+++ DATA +++
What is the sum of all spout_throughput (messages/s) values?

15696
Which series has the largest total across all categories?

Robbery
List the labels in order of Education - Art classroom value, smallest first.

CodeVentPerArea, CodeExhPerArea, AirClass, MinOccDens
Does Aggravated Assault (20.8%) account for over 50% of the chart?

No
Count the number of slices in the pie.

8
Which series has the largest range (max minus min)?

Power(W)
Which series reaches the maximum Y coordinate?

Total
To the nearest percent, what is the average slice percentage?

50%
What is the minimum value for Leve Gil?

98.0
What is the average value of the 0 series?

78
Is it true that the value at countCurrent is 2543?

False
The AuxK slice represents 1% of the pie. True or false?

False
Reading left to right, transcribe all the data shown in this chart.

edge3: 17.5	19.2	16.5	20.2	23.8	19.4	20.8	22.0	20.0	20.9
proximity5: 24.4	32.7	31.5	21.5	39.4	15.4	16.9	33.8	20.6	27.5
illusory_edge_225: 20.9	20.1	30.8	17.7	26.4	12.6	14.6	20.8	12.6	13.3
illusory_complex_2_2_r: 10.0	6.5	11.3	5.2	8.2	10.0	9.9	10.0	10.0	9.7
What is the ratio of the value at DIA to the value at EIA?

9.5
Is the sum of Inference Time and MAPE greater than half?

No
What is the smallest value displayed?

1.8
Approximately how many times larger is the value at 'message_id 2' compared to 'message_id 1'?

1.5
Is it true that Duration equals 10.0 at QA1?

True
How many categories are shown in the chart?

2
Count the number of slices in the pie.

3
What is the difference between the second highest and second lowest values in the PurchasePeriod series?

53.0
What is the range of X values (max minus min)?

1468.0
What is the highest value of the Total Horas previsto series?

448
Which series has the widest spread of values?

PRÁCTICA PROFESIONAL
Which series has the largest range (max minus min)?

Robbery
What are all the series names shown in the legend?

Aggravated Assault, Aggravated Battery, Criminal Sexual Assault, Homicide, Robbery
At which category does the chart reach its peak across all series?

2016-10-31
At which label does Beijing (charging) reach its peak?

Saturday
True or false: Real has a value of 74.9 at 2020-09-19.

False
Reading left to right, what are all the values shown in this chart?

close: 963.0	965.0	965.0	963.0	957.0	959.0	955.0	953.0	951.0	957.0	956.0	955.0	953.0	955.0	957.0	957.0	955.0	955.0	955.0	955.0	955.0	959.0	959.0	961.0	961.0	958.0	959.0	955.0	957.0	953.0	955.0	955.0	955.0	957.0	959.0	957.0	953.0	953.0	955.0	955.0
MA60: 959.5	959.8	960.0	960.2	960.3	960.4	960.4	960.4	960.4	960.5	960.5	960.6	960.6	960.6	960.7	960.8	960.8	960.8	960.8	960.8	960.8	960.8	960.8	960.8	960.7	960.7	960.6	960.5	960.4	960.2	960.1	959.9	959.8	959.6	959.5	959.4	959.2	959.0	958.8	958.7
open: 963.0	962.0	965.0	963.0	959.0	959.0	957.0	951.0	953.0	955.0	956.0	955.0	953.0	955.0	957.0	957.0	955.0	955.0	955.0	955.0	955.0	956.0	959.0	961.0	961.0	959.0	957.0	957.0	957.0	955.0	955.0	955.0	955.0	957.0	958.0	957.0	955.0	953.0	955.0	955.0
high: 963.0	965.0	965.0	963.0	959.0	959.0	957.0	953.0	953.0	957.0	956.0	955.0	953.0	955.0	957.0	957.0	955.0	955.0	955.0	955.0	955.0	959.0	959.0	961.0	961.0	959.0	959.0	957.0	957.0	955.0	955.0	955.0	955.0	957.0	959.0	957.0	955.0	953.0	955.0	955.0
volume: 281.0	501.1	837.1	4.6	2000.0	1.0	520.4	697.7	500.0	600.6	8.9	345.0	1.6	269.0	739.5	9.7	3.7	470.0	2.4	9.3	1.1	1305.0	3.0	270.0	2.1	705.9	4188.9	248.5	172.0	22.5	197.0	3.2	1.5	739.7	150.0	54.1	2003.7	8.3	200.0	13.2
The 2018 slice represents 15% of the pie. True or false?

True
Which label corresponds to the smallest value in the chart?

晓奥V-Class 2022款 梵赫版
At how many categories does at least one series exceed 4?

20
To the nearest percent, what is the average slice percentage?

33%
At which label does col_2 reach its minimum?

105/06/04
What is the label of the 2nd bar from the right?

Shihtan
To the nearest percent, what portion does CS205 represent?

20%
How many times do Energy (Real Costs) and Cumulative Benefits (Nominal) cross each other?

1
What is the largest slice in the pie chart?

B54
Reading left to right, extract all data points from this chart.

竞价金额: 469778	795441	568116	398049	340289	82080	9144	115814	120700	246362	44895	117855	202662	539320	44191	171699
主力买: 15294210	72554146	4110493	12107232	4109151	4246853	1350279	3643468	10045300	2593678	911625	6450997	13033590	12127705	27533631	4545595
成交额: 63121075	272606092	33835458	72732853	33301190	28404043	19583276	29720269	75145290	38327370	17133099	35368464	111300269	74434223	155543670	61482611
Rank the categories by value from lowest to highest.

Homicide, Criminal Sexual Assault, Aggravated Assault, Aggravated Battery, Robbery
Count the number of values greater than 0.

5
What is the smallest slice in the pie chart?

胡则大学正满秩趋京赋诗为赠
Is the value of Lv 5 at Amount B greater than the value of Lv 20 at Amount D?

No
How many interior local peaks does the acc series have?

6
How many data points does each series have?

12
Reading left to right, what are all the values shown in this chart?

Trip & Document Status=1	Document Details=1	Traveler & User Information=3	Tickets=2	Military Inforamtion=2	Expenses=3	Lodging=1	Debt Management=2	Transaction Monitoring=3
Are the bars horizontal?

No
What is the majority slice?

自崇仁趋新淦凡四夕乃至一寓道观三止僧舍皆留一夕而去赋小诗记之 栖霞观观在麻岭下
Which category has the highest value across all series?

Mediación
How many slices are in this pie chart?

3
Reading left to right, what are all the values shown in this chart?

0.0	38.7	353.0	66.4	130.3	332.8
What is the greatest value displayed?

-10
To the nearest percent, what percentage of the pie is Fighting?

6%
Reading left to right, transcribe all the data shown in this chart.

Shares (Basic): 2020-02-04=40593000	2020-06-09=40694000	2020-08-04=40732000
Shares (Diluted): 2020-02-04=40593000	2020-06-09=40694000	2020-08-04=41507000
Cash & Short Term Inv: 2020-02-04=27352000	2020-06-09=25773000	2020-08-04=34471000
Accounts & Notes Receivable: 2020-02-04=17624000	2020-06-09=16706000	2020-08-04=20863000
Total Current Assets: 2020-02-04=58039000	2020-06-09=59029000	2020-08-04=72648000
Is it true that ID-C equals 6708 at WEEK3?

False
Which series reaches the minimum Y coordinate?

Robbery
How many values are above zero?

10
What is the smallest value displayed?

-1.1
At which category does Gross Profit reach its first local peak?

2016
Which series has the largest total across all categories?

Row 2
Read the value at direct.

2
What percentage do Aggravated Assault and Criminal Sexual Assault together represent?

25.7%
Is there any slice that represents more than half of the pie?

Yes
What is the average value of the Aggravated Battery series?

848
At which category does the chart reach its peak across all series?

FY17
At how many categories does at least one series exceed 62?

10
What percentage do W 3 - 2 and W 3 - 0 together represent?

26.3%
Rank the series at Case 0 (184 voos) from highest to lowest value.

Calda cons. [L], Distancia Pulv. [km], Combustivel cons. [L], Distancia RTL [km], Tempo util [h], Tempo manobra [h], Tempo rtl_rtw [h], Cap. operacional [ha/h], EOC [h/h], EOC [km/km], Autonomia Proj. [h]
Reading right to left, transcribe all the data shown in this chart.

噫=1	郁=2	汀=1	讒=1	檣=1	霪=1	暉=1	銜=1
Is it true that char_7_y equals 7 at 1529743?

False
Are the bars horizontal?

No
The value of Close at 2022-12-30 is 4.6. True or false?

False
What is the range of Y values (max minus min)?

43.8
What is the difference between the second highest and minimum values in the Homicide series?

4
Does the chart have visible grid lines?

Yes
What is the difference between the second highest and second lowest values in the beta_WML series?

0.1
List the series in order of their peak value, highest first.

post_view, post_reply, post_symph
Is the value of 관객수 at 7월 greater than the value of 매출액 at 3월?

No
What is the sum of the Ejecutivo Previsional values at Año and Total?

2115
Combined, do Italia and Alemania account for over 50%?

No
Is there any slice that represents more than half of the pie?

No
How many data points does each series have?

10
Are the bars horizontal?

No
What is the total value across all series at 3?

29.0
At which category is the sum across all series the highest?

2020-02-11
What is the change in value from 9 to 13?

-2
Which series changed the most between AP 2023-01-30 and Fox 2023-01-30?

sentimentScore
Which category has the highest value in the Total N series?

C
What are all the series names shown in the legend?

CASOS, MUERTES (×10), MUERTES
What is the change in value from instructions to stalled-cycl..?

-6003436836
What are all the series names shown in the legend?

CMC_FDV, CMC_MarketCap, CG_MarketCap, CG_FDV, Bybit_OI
+++
◆ **TASK STATEMENT**: Pull out every line of the material above that contains the word "greater".

◆ **SOLVED PROBLEM**:
Is the sum of Inference Time and MAPE greater than half?
Count the number of values greater than 0.
Is the value of Lv 5 at Amount B greater than the value of Lv 20 at Amount D?
Is the value of 관객수 at 7월 greater than the value of 매출액 at 3월?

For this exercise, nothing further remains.